My little demands our attention. She's feisty and fierce and makes her presence known. The root of her name means persistence, and she definitely lives up to that. She may not be walking yet at 15 months, but she gets around faster than a speeding bullet and climbs everything she can. Lately, her communication seems to have exploded, and I see her wheels turning, figuring out everything around her. She lights up when she sees us, calling out the truth and beauty in each one of us. She is the arc in our family...the little bit that encloses the circle and brings us all back around to ourselves.
These kids. They've wrecked my life for the better.
Sometimes...often...I want more. I want God to call me to do something great. I often need to be reminded that raising these tiny humans is something great. Like the prophet Isaiah, I want to say, "Here I am! Send me!" And as those words leave my lips, God replies, "But will you stay?" Is it that "here I am" for me means not that I will go, but rather that I will stay and be fully present in this moment. Here I am in this most important moment with these most important tiny humans. One day they will grow into big humans. One day, my tiny sphere of influence, my three littles, will reach out into a big, bad world and hopefully be a beacon of light.
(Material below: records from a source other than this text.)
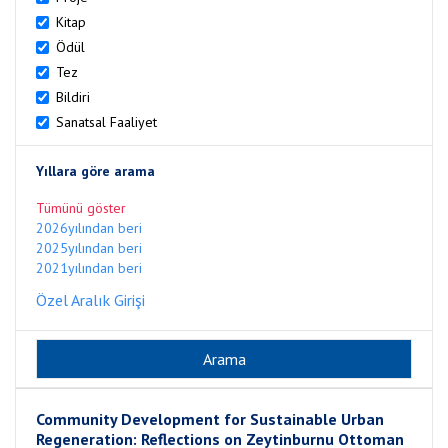
Kitap
Ödül
Tez
Bildiri
Sanatsal Faaliyet
Yıllara göre arama
Tümünü göster
2026yılından beri
2025yılından beri
2021yılından beri
Özel Aralık Girişi
Community Development for Sustainable Urban
Regeneration: Reflections on Zeytinburnu Ottoman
Hopefully, they will be kind and courageous men and women.
For now, we will practice the art of staying home, of loving each other even when it's hard, of celebrating our sameness and our differences, and of laughing a lot.
Mamas, we are called to this beautiful, sticky mess every single day and bravery in that is to simply keep showing up. Keep making the lunches and kissing the owies and juggling the schedule and cheering on silliness and wiping bottoms and breaking up fights and giving encouragement and being present. Keep showing up, and our tiny sphere will become the greatest work of our lives.
Every day is a little life, and our whole life is but a day repeated.